Né le 30 juin 1932 à Akométam, petit village situé à 10 km de Mbalmayo, lui même distant de 45 km de Yaoundé la capitale du Cameroun, Mongo Béti alias Alexandre Biyidi Awala fait partie des plus grandes plumes de la littérature africaine. Alternant entre la figure du romancier, celle de l'essayiste engagé, de l'enseignant, du libraire ou même de l'éditeur, Mongo Béti a milité toute sa vie durant pour la libération des peuples noirs et la fin du pacte colonial.

 

En 2006, André Djiffack écrit d'ailleurs à son sujet :
"Et pendant cinquante ans, il s'exprime sans cesse, envers et contre les censures multiformes, et dans un style alerte, percutant.
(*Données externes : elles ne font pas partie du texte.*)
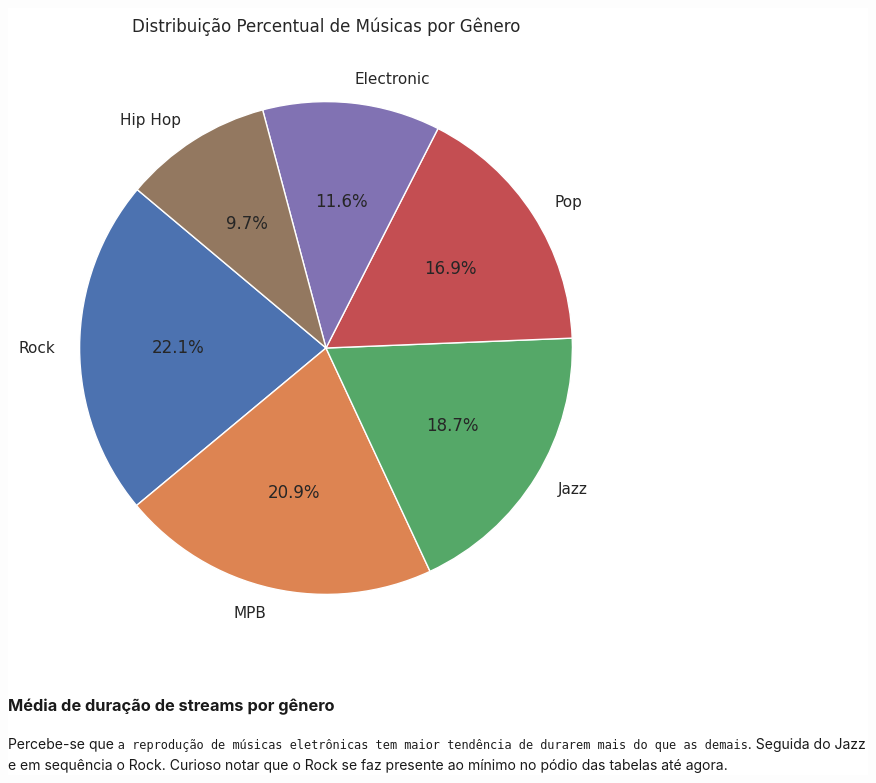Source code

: ![grafico4](imagens/grafico4.png)

### Média de duração de streams por gênero

Percebe-se que `a reprodução de músicas eletrônicas tem maior tendência de durarem mais do que as demais`. Seguida do Jazz e em sequência o Rock. Curioso notar que o Rock se faz presente ao mínimo no pódio das tabelas até agora.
Chez cet écrivain contestataire par excellence, la charge subversive des écrits et le tranchant des prises de position s'allient généreusement au charme de son lyrisme.
Il y a en lui comme un mélange de Socrate par l'élévation de l'esprit, de Voltaire par l'effronterie à l'égard des pouvoirs institués, de Sartre par le militantisme impertinent, et de Césaire par la lutte anticoloniale en vue de l'émancipation du monde noir."

 

Disparu le 7 octobre 2001 de suite de maladie, Mongo Béti laisse un héritage important à la jeunesse africaine. C'est cet héritage qu'Odile Tobner, veuve de l'écrivain, et quelques amis ont tenu à préserver par la création de la SAMBE, Société des Amis de Mongo Béti. Ses fondateurs se sont donnés pour objectifs :

 

Les fondateurs de l'Association se sont donné pour objectifs :

 

  • de contribuer à faire mieux connaître la vie, l’œuvre et la personnalité de Mongo Béti dans son époque et à travers ses contemporains ;
  • de veiller au respect de son héritage culturel, d'encourager la réédition de ses ouvrages épuisés ;
  • de favoriser les recherches des universitaires - notamment des jeunes - en vue de la publication d'articles et d'ouvrages ;
  • de promouvoir ses idées, son combat et même ses méthodes pour l'avènement d'une émancipation réelle des sociétés africaines ;
  • Soutenir l'émergence de nouvelles plumes portées par cette même âme, tout en préservant la mémoire d'autres auteurs ayant partagé le combat de l'auteur.